Here is what I have tried:
1.try to use the solution offered by supputuri, go through the chrome://downloads download manager, I used the code provided but encountered 2 issues: the opened tab does not close properly(which I can fix), most importantly, the helper function provided keeps returning 'None' as file name despite the fact that I can find the files downloaded in my download directory. This approach can work but prolly need some modification in the chrome console command part which I have no knowledge with.
# method to get the downloaded file name
def getDownLoadedFileName(waitTime):
driver.execute_script("window.open()")
# switch to new tab
driver.switch_to.window(driver.window_handles[-1])

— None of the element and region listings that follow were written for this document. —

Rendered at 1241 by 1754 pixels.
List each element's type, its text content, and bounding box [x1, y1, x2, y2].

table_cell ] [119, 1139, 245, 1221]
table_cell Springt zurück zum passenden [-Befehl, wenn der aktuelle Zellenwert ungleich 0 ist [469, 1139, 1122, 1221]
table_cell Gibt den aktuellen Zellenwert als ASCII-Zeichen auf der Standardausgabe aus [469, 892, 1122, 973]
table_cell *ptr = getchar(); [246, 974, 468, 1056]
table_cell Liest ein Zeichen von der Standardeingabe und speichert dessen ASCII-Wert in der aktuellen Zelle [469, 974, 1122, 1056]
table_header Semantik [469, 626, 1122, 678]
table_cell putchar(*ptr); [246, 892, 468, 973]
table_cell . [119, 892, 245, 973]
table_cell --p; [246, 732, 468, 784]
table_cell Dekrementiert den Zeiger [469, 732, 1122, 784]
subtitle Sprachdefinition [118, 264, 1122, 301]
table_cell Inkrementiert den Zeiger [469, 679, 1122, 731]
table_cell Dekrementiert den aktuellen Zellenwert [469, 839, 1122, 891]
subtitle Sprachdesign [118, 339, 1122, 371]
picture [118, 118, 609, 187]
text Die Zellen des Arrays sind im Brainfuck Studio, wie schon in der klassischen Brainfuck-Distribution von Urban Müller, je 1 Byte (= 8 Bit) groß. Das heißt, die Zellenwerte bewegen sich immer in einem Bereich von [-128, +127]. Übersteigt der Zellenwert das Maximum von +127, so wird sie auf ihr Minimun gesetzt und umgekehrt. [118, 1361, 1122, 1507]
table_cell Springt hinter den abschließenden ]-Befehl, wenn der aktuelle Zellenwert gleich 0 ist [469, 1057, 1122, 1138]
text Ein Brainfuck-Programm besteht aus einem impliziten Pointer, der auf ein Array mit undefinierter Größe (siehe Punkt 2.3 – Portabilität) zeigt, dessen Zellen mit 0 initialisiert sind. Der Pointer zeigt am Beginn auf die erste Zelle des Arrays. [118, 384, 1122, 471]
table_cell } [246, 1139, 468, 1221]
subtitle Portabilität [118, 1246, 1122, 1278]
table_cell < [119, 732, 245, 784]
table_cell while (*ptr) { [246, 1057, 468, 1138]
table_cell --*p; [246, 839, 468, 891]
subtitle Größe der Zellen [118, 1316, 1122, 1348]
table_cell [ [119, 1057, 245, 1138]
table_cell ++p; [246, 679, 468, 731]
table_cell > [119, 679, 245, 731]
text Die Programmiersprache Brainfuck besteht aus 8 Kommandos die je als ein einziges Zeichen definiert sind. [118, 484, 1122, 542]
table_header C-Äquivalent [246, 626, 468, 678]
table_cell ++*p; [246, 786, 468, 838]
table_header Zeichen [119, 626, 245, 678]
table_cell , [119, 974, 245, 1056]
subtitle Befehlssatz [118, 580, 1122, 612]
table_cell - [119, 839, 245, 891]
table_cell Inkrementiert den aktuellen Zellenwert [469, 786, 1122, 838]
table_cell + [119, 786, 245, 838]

# navigate to chrome downloads
driver.get('chrome://downloads')
# define the endTime
endTime = time.time()+waitTime
while True:
try:
# get downloaded percentage
downloadPercentage = driver.execute_script(
"return document.querySelector('downloads-manager').shadowRoot.querySelector('#downloadsList downloads-item').shadowRoot.querySelector('#progress').value")
# check if downloadPercentage is 100 (otherwise the script will keep waiting)
if downloadPercentage == 100:
# return the file name once the download is completed
return driver.execute_script("return document.querySelector('downloads-manager').shadowRoot.querySelector('#downloadsList downloads-item').shadowRoot.querySelector('div#content #file-link').text")
except:
pass
time.sleep(1)
if time.time() > endTime:
break
Selenium give file name when downloading
- the second approach I looked at is offered by Red from the post below. I figured since I'm downloading 1 file at a time, I could always find the most recent file and then change the file name after download completes and repeat this process. For this approach I have the following issue: once I grabbed the file object, I cannot seem to find a way to get the file name, I checked the python methods for file object and it doesn't have one that returns the name of the file.
import os
import time
def latest_download_file(num_file,path):
os.chdir(path)
while True:
files = sorted(os.listdir(os.getcwd()), key=os.path.getmtime)
#wait for file to be finish download
if len(files) < num_file:
time.sleep(1)
print('waiting for download to be initiated')
else:
newest = files[-1]
if ".crdownload" in newest:
time.sleep(1)
print('waiting for download to complete')
else:
return newest
python selenium, find out when a download has completed?
Let me know if you have any suggestions. Thanks.